More farm-to-glass classes offered in Rensselaerville
RENSSELAERVILLE — The Carey Institute for Global Good here wants to close the gap between agricultural supplies and demand from brewers in the midst of the state’s craft brew renaissance.
New York now has about 170 small breweries, more than five times as many as a decade ago, according to Cornell Cooperative Extension.
To that end, on Saturday, Feb. 22, the institute will host a Farm-To-Glass Classroom Business Planning and Design Workshop for farmers, micro-maltsters, and craft beverage producers interested in starting or expanding their farm-to-glass enterprise.
Stakeholders from all stages of the supply chain will hear from specialists in the field, and examine a farm-to-glass case study through the experiences of Farmhouse Malt, and the farmers and brewers with whom it works.
Topics to be covered by a panel of experts include: business planning; funding opportunities; marketing and communications; scaling start-up ventures and risk management; malt grain growing and harvesting; post-harvest and processing considerations; micro-malt setup and operations; craft beverage producer demands; supply-chain planning; and, farmers’, maltsters, and craft beverage producers’ experiences in the industry.

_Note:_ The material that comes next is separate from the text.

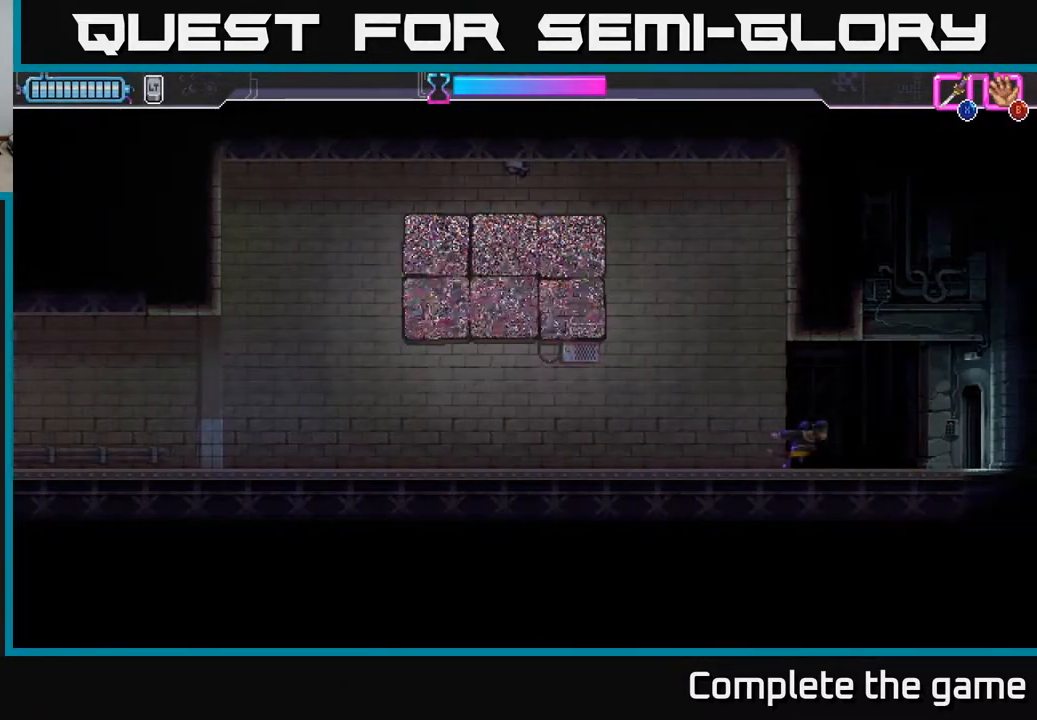
{"buttons": [], "left_stick": "left", "right_stick": "center", "events": [[467, "left_stick", "left"]]}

Speakers will include Samuel Filler, fellow at Empire State Development; Tom Osadchey, a business planning consultant from NY Farm Net; Robert Perry, a grain farmer and the grain coordinator for the Northeast Organic Farming Association of New York; Marty and Natalie Mattrazzo, owners and maltsters at Farmhouse Malt; Kenneth Wortz, distiller at Ky-Mar Farms; and Evan and Emily Watson, brewers at Plan Bee Farm Brewery.
“Our last workshop had upwards of 50 attendees, and I would like to see it grow even more from there,” said Sarah Avery Gordon, Farm-To-Glass development specialist.
The event will run from 10 a.m. to 2 p.m., and includes networking sessions for farmers and brewers during a break. The fee for the event is $20 at the door; those interested in attending should call 797-5100 to reserve a space.
Starting in 2014, the Carey Institute will be resurrecting a Dutch barn, originally built about 1760, on its campus to house the state’s first farm brewery incubator. The Carey Institute has partnered with CSArch, an Albany-based architecture firm, to adapt the barn to function as a new economic and social hub that connects farmers, brewers, and craft beverage enthusiasts
In January, Empire State Development announced the award of $108,000 to the project, dubbed the Helderberg Brewshed; an ongoing fund-raising campaign is underway to secure the rest of the project budget.
The barn will house three key programs, including a Model Farm Brewery, A Farm-To-Glass Classroom, and a Farm Brewery Incubator. Upcoming Farm-To-Classroom events will be posted online.